Vancouver-based Eldorado’s venture to extract gold and other ores on the verdant Halkidiki peninsula is seen as one of the top investments in a country racked by a debt crisis since the end of 2009. The company has put in more than $600mn since 2012 and plans to invest another $1bn in its quest for gold, copper and zinc at two other sites.
But a day before resigning to call a general election, Prime Minister Alexis Tsipras’ government revoked Eldorado’s permit for the Halkidiki mine in mid-August, citing environmental grounds, in a move that showed Greece remains a risky bet for investors.
Eldorado then suspended all its activities at the mine and made most of its 1,300 workers temporarily redundant.
Some 500 of its workers demonstrated yesterday in support of the company’s appeal outside the Council of State, Greece’s highest administrative court, some carrying a banner that proclaimed: “No future without the ores”.
Their trade union has joined the company’s lawsuit against Greece’s energy ministry, which had tried to block the investment since February. On August 19, Energy Minister Panos Skourletis, a hardline leftist, accused Eldorado’s Greek unit, Hellas Gold, of violating environmental safety guidelines.
After hearing oral arguments for about two hours, the court gave both sides until October 7 to make full written submissions, Eldorado’s lawyer Eleni Trova told reporters.
The court will hold several sessions before it issues a ruling.
“We’re awaiting the court’s ruling which we believe will vindicate us,” said Yiorgos Hatzis, head of the workers’ union, after the hearing. “People in Halkidiki are tired of being unemployed because of unfair decisions.”
The high-profile case came to court in a week when Tsipras, who won re-election on September 20, appealed to foreign investors on a visit to the US to put their money in Greece’s future.
“The message to investors is that they are welcome in Greece,” he said at a Clinton Global Initiative event on Sunday. “The message is that now we have stability and a government with a clear mandate from the Greek people to make all the necessary changes. So they have nothing to lose.”
That’s not the way it looks to Eldorado or to investment bankers advising foreign companies in Greece.
“The issue has a very bad resonance abroad and doesn’t help in attracting investors at all,” said one investment banking director of an Athens-based bank, speaking on condition of anonymity.
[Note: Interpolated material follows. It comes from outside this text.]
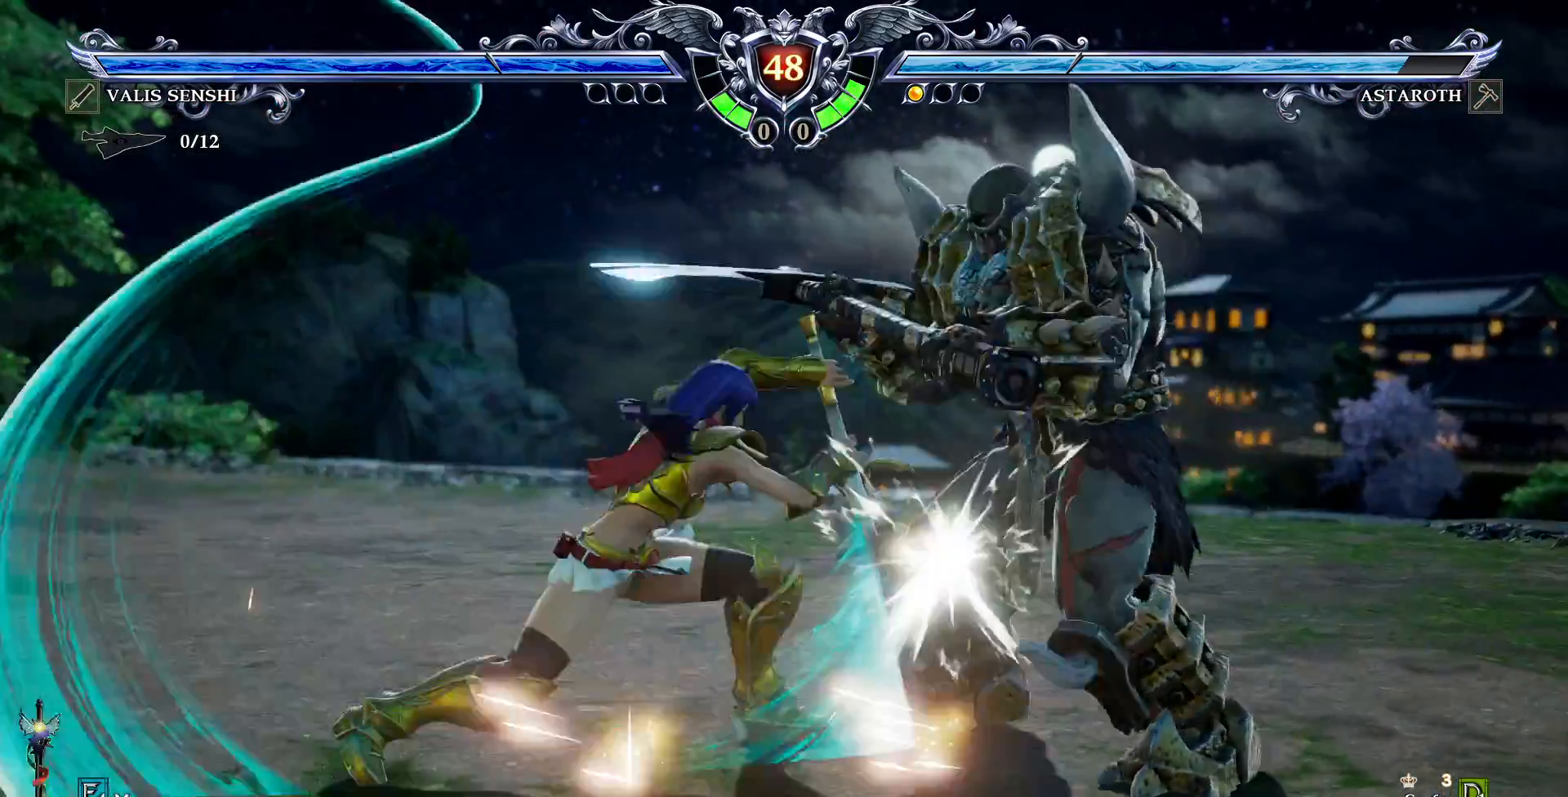
{"dt_ms": 500, "buttons": ["CROSS"], "events": []}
Investor interest in Greece had edged up after the country signed up to an €86bn ($96bn) third bailout with eurozone governments last month, he said, but there was still a long way to go to restore business confidence. Athens University economist George Pagoulatos said the ban looked like a political gambit to rally voters for Tsipras’ leftist Syriza party in northern Greece before the election, and the government would probably be relieved to be overruled by the supreme court now.
The court is also expected to decide on a request by the company and its workers for an injunction that could open the way for a temporary resumption of works at the mine before the final verdict.